Task statement:
Make an exact copy of the entries that come next.

Stored dataset items

-*-

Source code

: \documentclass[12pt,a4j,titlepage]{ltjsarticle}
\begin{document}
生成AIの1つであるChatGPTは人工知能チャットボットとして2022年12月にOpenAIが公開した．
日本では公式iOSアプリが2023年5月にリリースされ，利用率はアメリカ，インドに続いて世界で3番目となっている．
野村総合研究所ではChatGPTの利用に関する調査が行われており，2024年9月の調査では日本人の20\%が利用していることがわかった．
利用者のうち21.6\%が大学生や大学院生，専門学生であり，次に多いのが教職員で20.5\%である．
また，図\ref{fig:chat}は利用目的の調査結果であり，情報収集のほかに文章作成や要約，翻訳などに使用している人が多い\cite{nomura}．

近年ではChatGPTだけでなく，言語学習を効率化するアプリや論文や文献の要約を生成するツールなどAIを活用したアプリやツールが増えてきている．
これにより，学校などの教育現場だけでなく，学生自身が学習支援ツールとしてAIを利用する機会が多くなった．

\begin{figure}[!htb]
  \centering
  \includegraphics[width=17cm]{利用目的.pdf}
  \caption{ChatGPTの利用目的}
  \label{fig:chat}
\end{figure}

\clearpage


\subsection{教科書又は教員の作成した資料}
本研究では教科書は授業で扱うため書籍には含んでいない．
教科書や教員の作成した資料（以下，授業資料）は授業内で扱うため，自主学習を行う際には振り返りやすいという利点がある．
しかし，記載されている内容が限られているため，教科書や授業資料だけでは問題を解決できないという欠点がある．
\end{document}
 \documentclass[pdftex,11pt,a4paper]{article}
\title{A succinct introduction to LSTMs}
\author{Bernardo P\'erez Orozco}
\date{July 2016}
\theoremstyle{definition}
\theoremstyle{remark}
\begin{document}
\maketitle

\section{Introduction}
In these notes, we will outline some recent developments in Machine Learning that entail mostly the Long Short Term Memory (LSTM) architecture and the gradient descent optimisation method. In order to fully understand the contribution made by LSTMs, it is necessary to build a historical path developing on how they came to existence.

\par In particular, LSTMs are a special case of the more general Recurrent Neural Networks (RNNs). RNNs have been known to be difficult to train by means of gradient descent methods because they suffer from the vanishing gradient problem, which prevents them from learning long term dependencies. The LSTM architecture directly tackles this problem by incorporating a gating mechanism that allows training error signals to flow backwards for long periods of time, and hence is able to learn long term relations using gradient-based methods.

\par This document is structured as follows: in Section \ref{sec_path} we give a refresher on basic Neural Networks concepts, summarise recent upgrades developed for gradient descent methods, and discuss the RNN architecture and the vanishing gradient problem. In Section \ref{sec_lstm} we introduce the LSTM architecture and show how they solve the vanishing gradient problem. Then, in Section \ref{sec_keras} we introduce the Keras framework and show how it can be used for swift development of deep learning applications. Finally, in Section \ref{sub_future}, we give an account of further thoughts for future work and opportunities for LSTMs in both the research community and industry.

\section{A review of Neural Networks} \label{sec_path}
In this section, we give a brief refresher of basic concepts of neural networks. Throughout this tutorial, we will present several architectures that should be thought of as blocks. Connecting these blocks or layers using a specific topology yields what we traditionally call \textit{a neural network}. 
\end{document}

-*-

Task answer:
Source code

: \documentclass[12pt,a4j,titlepage]{ltjsarticle}
\begin{document}
生成AIの1つであるChatGPTは人工知能チャットボットとして2022年12月にOpenAIが公開した．
日本では公式iOSアプリが2023年5月にリリースされ，利用率はアメリカ，インドに続いて世界で3番目となっている．
野村総合研究所ではChatGPTの利用に関する調査が行われており，2024年9月の調査では日本人の20\%が利用していることがわかった．
利用者のうち21.6\%が大学生や大学院生，専門学生であり，次に多いのが教職員で20.5\%である．
また，図\ref{fig:chat}は利用目的の調査結果であり，情報収集のほかに文章作成や要約，翻訳などに使用している人が多い\cite{nomura}．

近年ではChatGPTだけでなく，言語学習を効率化するアプリや論文や文献の要約を生成するツールなどAIを活用したアプリやツールが増えてきている．
これにより，学校などの教育現場だけでなく，学生自身が学習支援ツールとしてAIを利用する機会が多くなった．

\begin{figure}[!htb]
  \centering
  \includegraphics[width=17cm]{利用目的.pdf}
  \caption{ChatGPTの利用目的}
  \label{fig:chat}
\end{figure}

\clearpage


\subsection{教科書又は教員の作成した資料}
本研究では教科書は授業で扱うため書籍には含んでいない．
教科書や教員の作成した資料（以下，授業資料）は授業内で扱うため，自主学習を行う際には振り返りやすいという利点がある．
しかし，記載されている内容が限られているため，教科書や授業資料だけでは問題を解決できないという欠点がある．
\end{document}
 \documentclass[pdftex,11pt,a4paper]{article}
\title{A succinct introduction to LSTMs}
\author{Bernardo P\'erez Orozco}
\date{July 2016}
\theoremstyle{definition}
\theoremstyle{remark}
\begin{document}
\maketitle

\section{Introduction}
In these notes, we will outline some recent developments in Machine Learning that entail mostly the Long Short Term Memory (LSTM) architecture and the gradient descent optimisation method. In order to fully understand the contribution made by LSTMs, it is necessary to build a historical path developing on how they came to existence.

\par In particular, LSTMs are a special case of the more general Recurrent Neural Networks (RNNs). RNNs have been known to be difficult to train by means of gradient descent methods because they suffer from the vanishing gradient problem, which prevents them from learning long term dependencies. The LSTM architecture directly tackles this problem by incorporating a gating mechanism that allows training error signals to flow backwards for long periods of time, and hence is able to learn long term relations using gradient-based methods.

\par This document is structured as follows: in Section \ref{sec_path} we give a refresher on basic Neural Networks concepts, summarise recent upgrades developed for gradient descent methods, and discuss the RNN architecture and the vanishing gradient problem. In Section \ref{sec_lstm} we introduce the LSTM architecture and show how they solve the vanishing gradient problem. Then, in Section \ref{sec_keras} we introduce the Keras framework and show how it can be used for swift development of deep learning applications. Finally, in Section \ref{sub_future}, we give an account of further thoughts for future work and opportunities for LSTMs in both the research community and industry.

\section{A review of Neural Networks} \label{sec_path}
In this section, we give a brief refresher of basic concepts of neural networks. Throughout this tutorial, we will present several architectures that should be thought of as blocks. Connecting these blocks or layers using a specific topology yields what we traditionally call \textit{a neural network}. 
\end{document}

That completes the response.